Jeff Rock and I had kept in touch. Jeff, who seems to have trouble staying still for long, had taken a side trip on the Camino Espirituel - following the route that legend would have it brought the remains of St. James to this part of the world. His plans, ever changing, made it difficult to know if we'd connect again. The night before I'd received an email from him. He hoped to arrive in Santiago later on Tuesday - did we want to have dinner? After a bit of rearranging, our plans for Tuesday were a Tapas tour of Santiago, we were going to be able to connect. We set a meeting time for 6 pm at the Cathedral with Jeff to let us know if it needed to change - he had a significant distance to hike to make Santiago that evening. As Sandy and I enjoyed a drink at a nearby cafe an email came telling me he was in the city and 6 would work. After returning to the hotel for a bit of rest we made it to the Cathedral and enjoyed the evening celebrating our success at completing our Caminos.
Jeff, always planning, was leaving for another part of the Camino on Wednesday. He'd hike to Finisterre and Muxia before returning to make his way to Madrid this weekend. Sandy and I will bus to Lisbon on Friday after a couple of days recovering, resting and preparing for the trip home. We arranged to meet Wednesday morning to attend the pilgrim's mass at the Cathedral and enjoy one last coffee together before following our separate paths back to Canada.
It's been a special part of this trip travelling the Camino separately and yet together with Jeff. It's made me much more aware of how our individual journeys are so, well, individual. His walking 30-40 kilometers a day - often doing twice the distance of other pilgrims while we cycled. I was skeptical in Lisbon of Jeff's ability to make Santiago without skipping important parts of the route - having cycled from Coimbra to Porto while he took the bus and jumped ahead doing so allowed him to follow paths we may never see - along the Camino Espiritual, for example. By walking and staying in auberge's Jeff encountered and met more pilgrims along the way than Sandy and I. Different experiences, different stories to tell and to share. It's been nice for us to connect again ten years after his ordination and move to Red Deer to serve at Gaetz...good to share memories and make new ones along the way.

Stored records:
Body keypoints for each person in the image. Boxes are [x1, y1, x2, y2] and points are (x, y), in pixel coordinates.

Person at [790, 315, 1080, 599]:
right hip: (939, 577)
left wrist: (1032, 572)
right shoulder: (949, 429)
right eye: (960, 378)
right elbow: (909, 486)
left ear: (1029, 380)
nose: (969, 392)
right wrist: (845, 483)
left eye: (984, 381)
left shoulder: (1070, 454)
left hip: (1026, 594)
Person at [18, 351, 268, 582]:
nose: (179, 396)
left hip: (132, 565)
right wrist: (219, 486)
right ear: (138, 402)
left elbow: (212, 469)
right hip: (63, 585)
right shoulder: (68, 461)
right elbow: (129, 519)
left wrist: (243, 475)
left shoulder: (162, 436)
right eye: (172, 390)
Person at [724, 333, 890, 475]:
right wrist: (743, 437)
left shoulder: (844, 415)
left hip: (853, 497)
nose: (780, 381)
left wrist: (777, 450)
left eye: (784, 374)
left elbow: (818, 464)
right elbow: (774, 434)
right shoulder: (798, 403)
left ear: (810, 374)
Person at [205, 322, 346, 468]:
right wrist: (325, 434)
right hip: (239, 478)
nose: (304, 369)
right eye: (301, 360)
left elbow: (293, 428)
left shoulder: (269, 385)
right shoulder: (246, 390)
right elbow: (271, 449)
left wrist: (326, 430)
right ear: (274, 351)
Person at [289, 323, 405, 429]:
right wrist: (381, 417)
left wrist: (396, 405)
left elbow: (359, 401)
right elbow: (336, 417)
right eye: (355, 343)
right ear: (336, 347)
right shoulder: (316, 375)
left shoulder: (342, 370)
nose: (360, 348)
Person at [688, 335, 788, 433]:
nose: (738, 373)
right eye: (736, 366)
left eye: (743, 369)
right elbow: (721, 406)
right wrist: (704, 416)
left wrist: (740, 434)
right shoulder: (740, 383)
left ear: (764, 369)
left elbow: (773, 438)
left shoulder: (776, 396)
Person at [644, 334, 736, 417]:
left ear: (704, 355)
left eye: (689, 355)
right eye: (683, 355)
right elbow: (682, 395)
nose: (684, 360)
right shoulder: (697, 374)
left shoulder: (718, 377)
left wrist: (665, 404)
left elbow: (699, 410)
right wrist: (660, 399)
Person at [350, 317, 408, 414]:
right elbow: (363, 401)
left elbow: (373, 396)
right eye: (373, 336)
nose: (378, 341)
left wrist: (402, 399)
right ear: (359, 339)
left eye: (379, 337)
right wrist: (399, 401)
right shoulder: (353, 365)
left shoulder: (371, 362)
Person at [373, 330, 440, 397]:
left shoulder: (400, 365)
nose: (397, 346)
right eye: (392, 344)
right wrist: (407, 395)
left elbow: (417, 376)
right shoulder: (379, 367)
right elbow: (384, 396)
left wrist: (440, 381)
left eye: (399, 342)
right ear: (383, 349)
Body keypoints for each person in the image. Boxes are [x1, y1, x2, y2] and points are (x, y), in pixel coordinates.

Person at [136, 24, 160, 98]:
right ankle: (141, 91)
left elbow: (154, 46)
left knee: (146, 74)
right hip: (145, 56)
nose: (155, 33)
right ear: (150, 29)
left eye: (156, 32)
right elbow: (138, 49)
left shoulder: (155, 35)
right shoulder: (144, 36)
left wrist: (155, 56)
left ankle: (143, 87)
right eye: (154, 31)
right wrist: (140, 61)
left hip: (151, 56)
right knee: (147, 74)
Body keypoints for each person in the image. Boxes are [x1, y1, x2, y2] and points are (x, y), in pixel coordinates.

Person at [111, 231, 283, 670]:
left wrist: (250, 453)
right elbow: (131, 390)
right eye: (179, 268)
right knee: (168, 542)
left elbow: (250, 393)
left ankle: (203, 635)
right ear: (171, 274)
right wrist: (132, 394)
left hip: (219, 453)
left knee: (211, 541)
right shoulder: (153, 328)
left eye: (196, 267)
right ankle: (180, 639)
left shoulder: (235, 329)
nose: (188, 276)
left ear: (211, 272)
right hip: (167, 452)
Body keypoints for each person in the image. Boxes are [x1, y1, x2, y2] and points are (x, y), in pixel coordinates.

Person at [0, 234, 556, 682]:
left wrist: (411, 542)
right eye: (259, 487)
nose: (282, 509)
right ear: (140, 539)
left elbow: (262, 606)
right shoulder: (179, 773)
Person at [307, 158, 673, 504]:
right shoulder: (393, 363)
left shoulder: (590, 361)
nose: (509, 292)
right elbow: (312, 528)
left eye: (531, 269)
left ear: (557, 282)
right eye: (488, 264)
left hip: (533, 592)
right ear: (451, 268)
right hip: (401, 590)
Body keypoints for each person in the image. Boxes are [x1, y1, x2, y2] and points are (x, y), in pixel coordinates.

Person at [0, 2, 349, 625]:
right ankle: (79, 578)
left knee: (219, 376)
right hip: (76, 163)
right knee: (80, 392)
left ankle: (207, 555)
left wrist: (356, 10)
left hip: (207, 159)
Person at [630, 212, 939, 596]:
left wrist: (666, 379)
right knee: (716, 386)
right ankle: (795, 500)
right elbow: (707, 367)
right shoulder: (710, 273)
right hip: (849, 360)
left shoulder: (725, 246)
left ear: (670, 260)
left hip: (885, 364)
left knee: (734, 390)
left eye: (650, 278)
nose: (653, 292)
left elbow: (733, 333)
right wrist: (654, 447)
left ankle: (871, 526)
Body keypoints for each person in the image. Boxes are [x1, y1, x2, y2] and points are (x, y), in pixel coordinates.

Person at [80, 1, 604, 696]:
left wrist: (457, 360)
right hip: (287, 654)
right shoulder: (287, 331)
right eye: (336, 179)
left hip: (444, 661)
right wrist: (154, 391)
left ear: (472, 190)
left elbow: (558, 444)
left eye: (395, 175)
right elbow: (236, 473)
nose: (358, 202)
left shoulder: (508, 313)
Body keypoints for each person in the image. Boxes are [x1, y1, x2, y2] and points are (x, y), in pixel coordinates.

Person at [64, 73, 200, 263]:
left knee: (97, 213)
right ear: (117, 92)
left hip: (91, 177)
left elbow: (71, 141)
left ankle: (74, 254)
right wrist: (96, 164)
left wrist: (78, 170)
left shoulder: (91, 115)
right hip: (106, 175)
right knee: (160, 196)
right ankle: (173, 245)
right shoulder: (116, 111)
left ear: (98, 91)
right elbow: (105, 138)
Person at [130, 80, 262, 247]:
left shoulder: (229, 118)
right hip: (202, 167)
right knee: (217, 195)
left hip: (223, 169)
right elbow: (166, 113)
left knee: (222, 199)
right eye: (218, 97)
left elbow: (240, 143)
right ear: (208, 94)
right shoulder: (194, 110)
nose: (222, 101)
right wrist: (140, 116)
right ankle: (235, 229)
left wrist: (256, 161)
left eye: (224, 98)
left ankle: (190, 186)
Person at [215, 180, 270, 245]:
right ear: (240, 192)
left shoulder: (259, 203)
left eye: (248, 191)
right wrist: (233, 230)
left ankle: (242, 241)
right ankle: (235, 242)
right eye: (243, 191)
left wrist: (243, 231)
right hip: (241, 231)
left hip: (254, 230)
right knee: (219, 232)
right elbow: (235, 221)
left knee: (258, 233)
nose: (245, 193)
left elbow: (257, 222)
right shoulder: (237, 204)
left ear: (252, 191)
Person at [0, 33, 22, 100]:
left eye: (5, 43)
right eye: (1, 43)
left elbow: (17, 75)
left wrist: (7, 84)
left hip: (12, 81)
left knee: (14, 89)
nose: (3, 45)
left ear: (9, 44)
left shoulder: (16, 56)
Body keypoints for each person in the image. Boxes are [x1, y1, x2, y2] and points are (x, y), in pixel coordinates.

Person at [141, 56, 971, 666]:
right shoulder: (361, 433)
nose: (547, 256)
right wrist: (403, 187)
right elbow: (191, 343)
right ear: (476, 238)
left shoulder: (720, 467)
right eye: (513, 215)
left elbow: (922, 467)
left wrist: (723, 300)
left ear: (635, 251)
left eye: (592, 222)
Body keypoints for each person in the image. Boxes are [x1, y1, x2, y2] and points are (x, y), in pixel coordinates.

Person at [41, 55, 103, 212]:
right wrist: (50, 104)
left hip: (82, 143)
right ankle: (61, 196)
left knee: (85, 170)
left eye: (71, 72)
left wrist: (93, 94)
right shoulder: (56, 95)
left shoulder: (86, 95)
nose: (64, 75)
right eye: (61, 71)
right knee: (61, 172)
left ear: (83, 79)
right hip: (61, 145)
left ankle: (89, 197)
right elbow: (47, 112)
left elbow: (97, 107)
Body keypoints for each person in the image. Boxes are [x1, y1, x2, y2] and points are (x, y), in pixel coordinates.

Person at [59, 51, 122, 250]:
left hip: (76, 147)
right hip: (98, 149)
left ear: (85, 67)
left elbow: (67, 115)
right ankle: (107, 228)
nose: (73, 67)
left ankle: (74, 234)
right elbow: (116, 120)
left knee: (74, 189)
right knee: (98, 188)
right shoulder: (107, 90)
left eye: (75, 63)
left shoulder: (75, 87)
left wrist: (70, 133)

_Exercise goal_
Will you return the Camino passage word for word from "Jeff, always planning, was" to "back to Canada."? Rely only on the Camino passage, not the items.

_Solution_
Jeff, always planning, was leaving for another part of the Camino on Wednesday. He'd hike to Finisterre and Muxia before returning to make his way to Madrid this weekend. Sandy and I will bus to Lisbon on Friday after a couple of days recovering, resting and preparing for the trip home. We arranged to meet Wednesday morning to attend the pilgrim's mass at the Cathedral and enjoy one last coffee together before following our separate paths back to Canada.